Mexico received the most, at $30 billion, followed by China at $16 billion and India at $11 billion.
And the three Northern Triangle nations targeted by President Trump’s funding threat over illegal immigration, Guatemala, El Salvador, and Honduras, received over $16 billion, according to an analysis by the Pew Research Center.
The $148 billion shipped home in 2017 is up from the $138 billion in “remittances” in 2016.
And it is up significantly from the $123 billion sent out in 2012. Globally, immigrants sent $625 billion home in 2017, a 7% one-year jump.
The Pew interactive chart of remittances is below.
What’s more, it is likely that the numbers are higher since the World Bank’s figures are estimates and it is hard to track cash delivered home.
The practice has come under fire from several corners.

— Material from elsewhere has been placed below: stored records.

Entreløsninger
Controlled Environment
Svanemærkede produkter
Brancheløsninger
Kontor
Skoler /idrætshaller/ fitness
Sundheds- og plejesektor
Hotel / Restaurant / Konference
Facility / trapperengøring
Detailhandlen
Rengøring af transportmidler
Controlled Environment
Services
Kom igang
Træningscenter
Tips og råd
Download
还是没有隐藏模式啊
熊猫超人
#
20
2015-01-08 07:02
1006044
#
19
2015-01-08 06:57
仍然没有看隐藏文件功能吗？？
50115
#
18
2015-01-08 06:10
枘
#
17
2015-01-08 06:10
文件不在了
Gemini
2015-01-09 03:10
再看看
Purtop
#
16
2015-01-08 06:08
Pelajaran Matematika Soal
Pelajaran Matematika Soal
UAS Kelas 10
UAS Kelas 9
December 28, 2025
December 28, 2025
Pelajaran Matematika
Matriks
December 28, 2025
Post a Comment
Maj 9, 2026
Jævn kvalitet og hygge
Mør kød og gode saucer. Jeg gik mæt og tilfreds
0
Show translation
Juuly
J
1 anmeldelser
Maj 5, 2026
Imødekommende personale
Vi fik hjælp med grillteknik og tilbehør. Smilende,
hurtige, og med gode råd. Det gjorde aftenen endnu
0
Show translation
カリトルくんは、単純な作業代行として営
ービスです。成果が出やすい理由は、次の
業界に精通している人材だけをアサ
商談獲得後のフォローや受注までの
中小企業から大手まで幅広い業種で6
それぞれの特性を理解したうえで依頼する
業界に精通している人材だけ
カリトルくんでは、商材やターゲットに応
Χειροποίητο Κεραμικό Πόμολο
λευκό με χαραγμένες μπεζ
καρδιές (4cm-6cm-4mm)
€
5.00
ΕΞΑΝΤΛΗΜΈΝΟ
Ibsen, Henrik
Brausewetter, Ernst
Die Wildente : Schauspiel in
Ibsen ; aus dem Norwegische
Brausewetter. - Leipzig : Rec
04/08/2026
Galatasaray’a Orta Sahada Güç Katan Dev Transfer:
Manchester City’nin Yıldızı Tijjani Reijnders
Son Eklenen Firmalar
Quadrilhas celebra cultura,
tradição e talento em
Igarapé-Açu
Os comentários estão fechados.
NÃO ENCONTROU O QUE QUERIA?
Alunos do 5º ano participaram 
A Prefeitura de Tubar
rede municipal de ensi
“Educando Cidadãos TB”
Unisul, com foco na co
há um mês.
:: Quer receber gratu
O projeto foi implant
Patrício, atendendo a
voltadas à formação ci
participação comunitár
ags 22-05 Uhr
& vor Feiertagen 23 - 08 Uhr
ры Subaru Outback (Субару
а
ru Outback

Immigration reform advocates have criticized the huge amounts of money flowing to corrupt nations.
And some in Congress have charged that the money is earned under the table and thus not taxed as typical income.
Immigration expert Jessica Vaughan of the Center for Immigration Studies recently told Secrets that one concern is that nations from which illegal immigrants come into the United States from feel no need to reform since so much money is coming home from those illegals.
“The sums of money involved are huge, particularly as a share of GDP and personal income in the Central American countries. It offers a big clue as to why these countries are giving only token efforts to stem the tide of migrants to the United States, especially El Salvador and Honduras,” said Vaughan, who regularly testifies before Congress on immigration policy.